Gradually, gradually, the paralytic and sedatives began to wear off, and we waited to see if and how Brian would wake up. It wasn’t a flipping of a switch; it was days of watching how his lungs and organs would respond to being off of machines. The steady stream of bad news started to morph towards the positive side, with little snippets of good news here and there actually being ours.
This was oddly scarier than I anticipated. I felt like this wizened and worn old cynic, and it both confused and frustrated me that people around me were jumping on the good news, rejoicing, laughing, assuming we’re trending upward.I could see his vitals, his ventilator. I know more than I wish I did about what stats mean. I could hear the snippets of progress at the same time as others in the room, yet I also heard the hesitations, the concerns. 


But mostly, I remembered what happened the last time I was filled with hope. Brian miraculously made it through the initial accident, but look at where we were now! 


I knew all these steps forward could turn around in an instant, and I just didn’t think I could handle that depth of a fall again. Finding myself absolutely desperate in sorrow on a cold hospital floor again, a month after the first time, had broken something in me.


Even though my agony was not physical, my whole body still ached in post-weeping tenseness and my hands were still the cold purple of shut-down mode. My eyes had swelled so much from perpetual tears that I could barely get them to focus. 


How did I know we were through the valley where death was more than a shadow? Are those days lurking just around the corner again? Will the next hour bring life to a halt again?

Brian was doing legitimately well for his situation, but that wasn’t even close to a guarantee that that would continue. I wanted to gleefully snatch each piece of good news as it came, to build stepping stones of hope into recovery and beyond, to be encouraged and encouraging. But I couldn’t. I did not have hope in Brian. If today was good, he might die tomorrow. 


I was afraid.


I realized that if I sit here and place my hope in Brian, I am going to be tormented by fear every day, every minute. He is my love, the most important person in my life, the only thing I think about right now. But he is not my hope. Look at what happened in one afternoon, in the minute of the accident. No warning, nothing I could do. 

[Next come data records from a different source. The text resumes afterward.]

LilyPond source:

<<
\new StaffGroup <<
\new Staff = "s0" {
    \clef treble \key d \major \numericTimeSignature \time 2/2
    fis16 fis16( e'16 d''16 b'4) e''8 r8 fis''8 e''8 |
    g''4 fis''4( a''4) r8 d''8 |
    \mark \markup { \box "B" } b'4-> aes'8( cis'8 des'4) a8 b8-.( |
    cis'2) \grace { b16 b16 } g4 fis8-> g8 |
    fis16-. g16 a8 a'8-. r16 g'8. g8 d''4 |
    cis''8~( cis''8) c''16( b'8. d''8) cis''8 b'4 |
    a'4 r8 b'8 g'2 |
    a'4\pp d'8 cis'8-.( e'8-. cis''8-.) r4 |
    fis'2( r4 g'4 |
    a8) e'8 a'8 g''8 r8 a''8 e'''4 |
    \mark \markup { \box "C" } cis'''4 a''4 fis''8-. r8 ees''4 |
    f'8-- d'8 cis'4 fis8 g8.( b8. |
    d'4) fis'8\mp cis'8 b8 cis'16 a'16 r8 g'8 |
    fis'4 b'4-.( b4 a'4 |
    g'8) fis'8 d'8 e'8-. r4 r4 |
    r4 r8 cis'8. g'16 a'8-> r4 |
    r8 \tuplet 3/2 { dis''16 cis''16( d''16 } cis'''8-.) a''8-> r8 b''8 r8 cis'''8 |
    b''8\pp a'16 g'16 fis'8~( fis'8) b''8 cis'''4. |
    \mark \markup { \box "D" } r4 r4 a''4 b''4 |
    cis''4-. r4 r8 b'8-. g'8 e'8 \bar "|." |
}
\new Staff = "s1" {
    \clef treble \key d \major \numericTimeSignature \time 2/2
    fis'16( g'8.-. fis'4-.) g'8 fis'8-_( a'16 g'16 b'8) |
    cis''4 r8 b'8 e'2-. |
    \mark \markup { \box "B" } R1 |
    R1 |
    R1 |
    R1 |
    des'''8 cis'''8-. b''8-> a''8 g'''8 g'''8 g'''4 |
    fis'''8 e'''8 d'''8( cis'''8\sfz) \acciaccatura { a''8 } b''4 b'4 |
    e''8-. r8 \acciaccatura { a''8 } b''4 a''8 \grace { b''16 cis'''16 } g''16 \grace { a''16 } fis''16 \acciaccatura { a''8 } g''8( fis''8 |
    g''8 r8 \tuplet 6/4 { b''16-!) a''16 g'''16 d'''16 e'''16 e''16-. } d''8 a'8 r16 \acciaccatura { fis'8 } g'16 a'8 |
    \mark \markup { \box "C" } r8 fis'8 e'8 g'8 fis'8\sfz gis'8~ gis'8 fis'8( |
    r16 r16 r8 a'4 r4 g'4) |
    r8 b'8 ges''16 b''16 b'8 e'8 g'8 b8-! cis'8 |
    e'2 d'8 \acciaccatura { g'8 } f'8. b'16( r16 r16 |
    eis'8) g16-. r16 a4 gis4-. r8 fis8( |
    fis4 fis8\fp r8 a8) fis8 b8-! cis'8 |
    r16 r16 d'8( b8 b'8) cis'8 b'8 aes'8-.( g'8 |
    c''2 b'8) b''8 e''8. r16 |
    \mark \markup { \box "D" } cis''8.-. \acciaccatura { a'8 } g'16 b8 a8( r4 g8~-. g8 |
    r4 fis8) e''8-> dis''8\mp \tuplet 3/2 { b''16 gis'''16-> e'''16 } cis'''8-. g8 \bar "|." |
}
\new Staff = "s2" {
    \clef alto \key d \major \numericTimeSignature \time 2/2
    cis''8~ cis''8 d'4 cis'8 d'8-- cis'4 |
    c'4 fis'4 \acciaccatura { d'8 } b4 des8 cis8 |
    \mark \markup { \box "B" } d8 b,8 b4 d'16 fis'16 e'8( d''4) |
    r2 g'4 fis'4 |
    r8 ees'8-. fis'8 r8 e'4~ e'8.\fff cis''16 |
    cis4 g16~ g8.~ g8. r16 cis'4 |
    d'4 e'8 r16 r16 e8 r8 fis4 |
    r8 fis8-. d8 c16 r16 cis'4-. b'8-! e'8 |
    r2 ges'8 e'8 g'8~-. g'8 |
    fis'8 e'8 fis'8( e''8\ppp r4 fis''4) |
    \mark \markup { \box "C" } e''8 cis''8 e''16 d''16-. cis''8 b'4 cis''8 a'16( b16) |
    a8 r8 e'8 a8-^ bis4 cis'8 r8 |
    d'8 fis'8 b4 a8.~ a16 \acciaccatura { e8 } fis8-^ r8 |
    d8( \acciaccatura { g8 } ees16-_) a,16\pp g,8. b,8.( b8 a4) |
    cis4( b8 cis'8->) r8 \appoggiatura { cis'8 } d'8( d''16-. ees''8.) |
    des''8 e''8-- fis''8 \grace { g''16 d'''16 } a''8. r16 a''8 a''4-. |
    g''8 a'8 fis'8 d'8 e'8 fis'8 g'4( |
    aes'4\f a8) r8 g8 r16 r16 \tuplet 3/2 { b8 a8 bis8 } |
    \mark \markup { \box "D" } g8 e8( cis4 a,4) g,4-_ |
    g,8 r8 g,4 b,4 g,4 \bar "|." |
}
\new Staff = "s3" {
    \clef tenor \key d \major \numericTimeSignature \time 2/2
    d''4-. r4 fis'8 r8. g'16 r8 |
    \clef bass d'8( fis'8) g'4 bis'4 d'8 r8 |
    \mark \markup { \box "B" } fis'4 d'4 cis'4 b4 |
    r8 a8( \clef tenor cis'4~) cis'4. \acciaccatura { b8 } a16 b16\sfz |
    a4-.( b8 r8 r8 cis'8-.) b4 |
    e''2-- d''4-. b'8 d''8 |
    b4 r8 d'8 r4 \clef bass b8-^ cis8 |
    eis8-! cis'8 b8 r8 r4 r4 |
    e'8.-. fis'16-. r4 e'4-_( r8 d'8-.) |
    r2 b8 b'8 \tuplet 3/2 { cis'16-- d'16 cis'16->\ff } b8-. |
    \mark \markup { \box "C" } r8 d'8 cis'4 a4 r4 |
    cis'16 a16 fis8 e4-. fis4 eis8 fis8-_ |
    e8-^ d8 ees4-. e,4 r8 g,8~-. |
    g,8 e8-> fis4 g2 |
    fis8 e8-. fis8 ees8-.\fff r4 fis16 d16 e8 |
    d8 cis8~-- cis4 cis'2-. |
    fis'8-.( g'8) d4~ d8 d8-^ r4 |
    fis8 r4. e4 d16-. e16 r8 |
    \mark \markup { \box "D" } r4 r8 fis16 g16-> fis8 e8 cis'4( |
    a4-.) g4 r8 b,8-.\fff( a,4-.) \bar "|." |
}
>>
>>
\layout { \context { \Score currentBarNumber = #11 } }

Only when I remember my hope is built on nothing less than Jesus’ blood and righteousness will I be able to do this. Even if the miracles continue and by amazing grace we go home to an almost normal life, that won’t stave off the fear. Brian is the strongest man out there — but even he can’t keep us safe, as we know.


We often quote that perfect love casts out fear, so maybe I just need to love God more. But I’m not sure any “amount” of love for God or knowledge of his love for me will ever erase my fear of facing life without Brian, and I don’t think that’s even what Christ asks of me. He’s the one who gave me this man to love, and it would be silly to be fine with losing him.


And in grace upon amazing grace, I still have him. Though it started agonizingly slow, the good news kept coming in inescapably miraculous ways. At just the right rate to keep my real hope and trust anchored outside of his progress, Brian woke up. It took days, and he battled delirium, horrible fever, dead skin peeling off, exciting blood pressure and heart rate, but he woke up.



Amanda and her husband Brian live on the family dairy farm in Hutchinson, Kansas, and are so grateful for the incredible support they've received from their church, community, and beyond. Amanda loves teaching cooking classes at a local kitchen store and writing for the local newspaper, but also enjoys nerding out over food science, traveling in East Africa, interacting with different cultures, riding her bicycle, making cheese, and living in a way that respects creation.